Je suis donc à terre démolie, en pièces et je ne sais pas par où commencer pour l’expliquer. Il y a tellement d’éléments, tant de flash-back. Toi loin de moi, je découvre chaque jour de nouvelles pièces qui viennent compléter mon puzzle et même si toutes s’emboîtent parfaitement, certaines manquent encore. Ce que je vois de plus en plus clairement m’effraye, me hante et me mène à la frontière d’une certaine folie. Ouvrir les yeux sur une vérité que je refusais de voir me détruit plus encore que notre rupture, plus encore que ton départ. De tout mon amour, de toute ma naïveté, de toutes mes forces vives, je me suis acharnée à rechercher pendant des années un personnage de fiction. Je t’ai autorisé à piloter ma vie, mes sentiments et mes émotions. Je t’ai confié toutes les clés de moi-même et de notre relation en te livrant toutes mes failles. Je t’ai laissé me diminuer jusqu’à m’effacer et le réaliser n’est pas simple à accepter. Pourtant, quelque part, tout au fond de moi, je savais déjà tout. Je savais tout et pourtant et n’ai rien fait pour m’y opposer. Plus que de t’autoriser à le faire, je t’ai aidé à me détruire.
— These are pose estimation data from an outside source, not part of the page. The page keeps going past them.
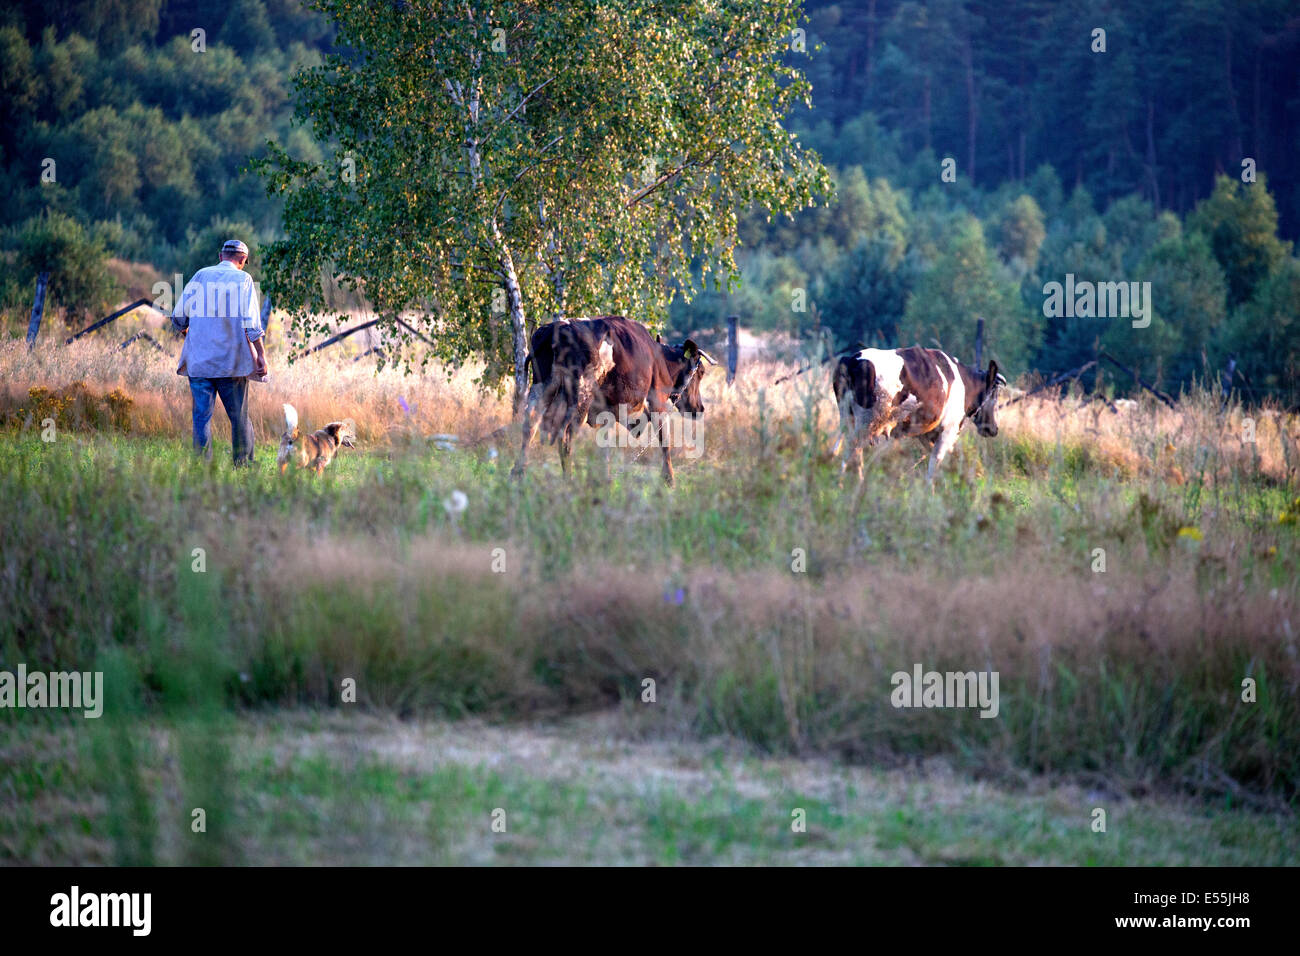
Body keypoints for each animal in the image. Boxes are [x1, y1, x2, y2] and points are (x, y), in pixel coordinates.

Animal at [509, 316, 717, 486]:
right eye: (700, 372)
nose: (699, 408)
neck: (660, 359)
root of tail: (557, 326)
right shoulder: (656, 400)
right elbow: (664, 440)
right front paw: (669, 479)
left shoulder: (606, 409)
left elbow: (605, 444)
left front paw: (605, 478)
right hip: (581, 394)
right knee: (566, 434)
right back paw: (568, 479)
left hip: (542, 386)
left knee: (530, 424)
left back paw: (518, 473)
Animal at [832, 345, 1003, 486]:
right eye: (995, 393)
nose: (994, 429)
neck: (964, 383)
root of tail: (852, 360)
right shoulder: (948, 430)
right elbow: (934, 465)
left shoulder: (925, 433)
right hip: (866, 424)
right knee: (852, 451)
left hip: (847, 419)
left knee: (843, 448)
Maintenant que j’ose en prendre conscience, je souffre à hurler, à me frapper la tête contre les murs, à vouloir me faire mal physiquement, à n’être plus qu’une plaie à vif que le moindre effleurement de souvenir vient agresser, gratter, brûler, pincer. Pourtant, j’en crève que tu ne sois plus là. Tu prenais tant de place, tu prenais toute la place. Maintenant, je t’ai perdu; j’ai perdu mes repères, j’ai perdu mon histoire et je me suis perdue moi-même.
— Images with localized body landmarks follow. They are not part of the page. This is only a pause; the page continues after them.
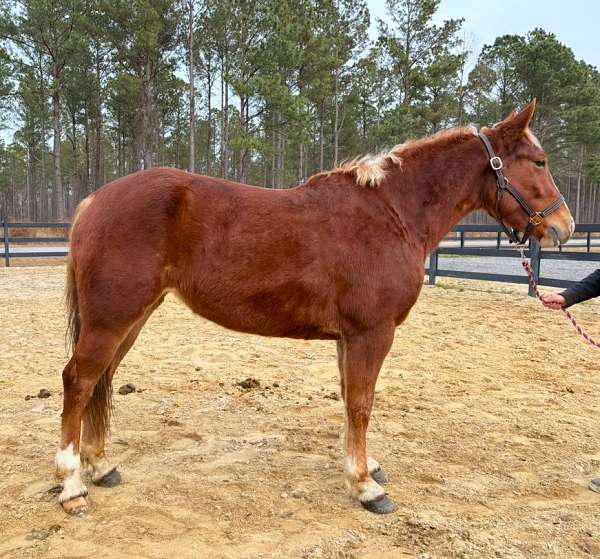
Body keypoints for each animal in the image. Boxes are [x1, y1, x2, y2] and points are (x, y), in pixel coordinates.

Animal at [57, 100, 576, 516]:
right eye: (539, 161)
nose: (564, 227)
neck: (392, 214)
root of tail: (93, 201)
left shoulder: (349, 338)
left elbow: (349, 399)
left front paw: (363, 466)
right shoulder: (372, 332)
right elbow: (362, 403)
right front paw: (366, 488)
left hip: (131, 319)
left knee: (100, 381)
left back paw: (101, 466)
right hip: (112, 319)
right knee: (78, 382)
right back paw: (71, 485)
J’en crève de tellement de choses, j’en crève de réaliser ce que tu es; de comprendre que je ne te connaissais pas. J’en crève de prendre la mesure de ta capacité à tout mettre en œuvre pour que j’en sois là. J’en crève de tes jeux de pouvoir, de tes rapports de force et de dépendance, de toutes tes stratégies. J’en crève de constater que tu as tout balayé si rapidement. Un nouveau décor, de nouveaux personnages et ce nouveau toi, qui repart d’une page entièrement blanche. Un homme qui naît à 38 ans: sans état d’âme, ni sentiments, pas de souvenirs, pas d’histoire; que du neuf partout autour. J’en crève d’avoir tout donné, de m’être battue jusqu’à l’épuisement pour une cause perdue d’avance, pour un espoir qui n’était que le mien. J’en crève de ce gouffre dans lequel je suis tombée et qui tient tout entier dans ce mot qui définit ce que j’étais pour toi: rien.
C’est ce que tu veux je crois, que j’en crève. D’ailleurs, j’en crève aussi de savoir ce que tu es en train d’offrir à une autre; d’imaginer ce que tu lui dis, ce que tu lui fais, ta nouvelle vie de famille, ton rôle de nouvel amoureux, de nouveau beau-père et de gendre idéal. Je me souviens de tout ce que tu m’as donné au début de notre relation, tout ce qui me manquait, que j’attendais tellement et qui me convenait si bien. Tout ce que tu t’es ensuite si bien appliqué à me reprendre, tout doucement, progressivement, insidieusement, sournoisement, tu me l’avais quand même donné, un peu. Dix ans plus tôt, j’étais ta princesse.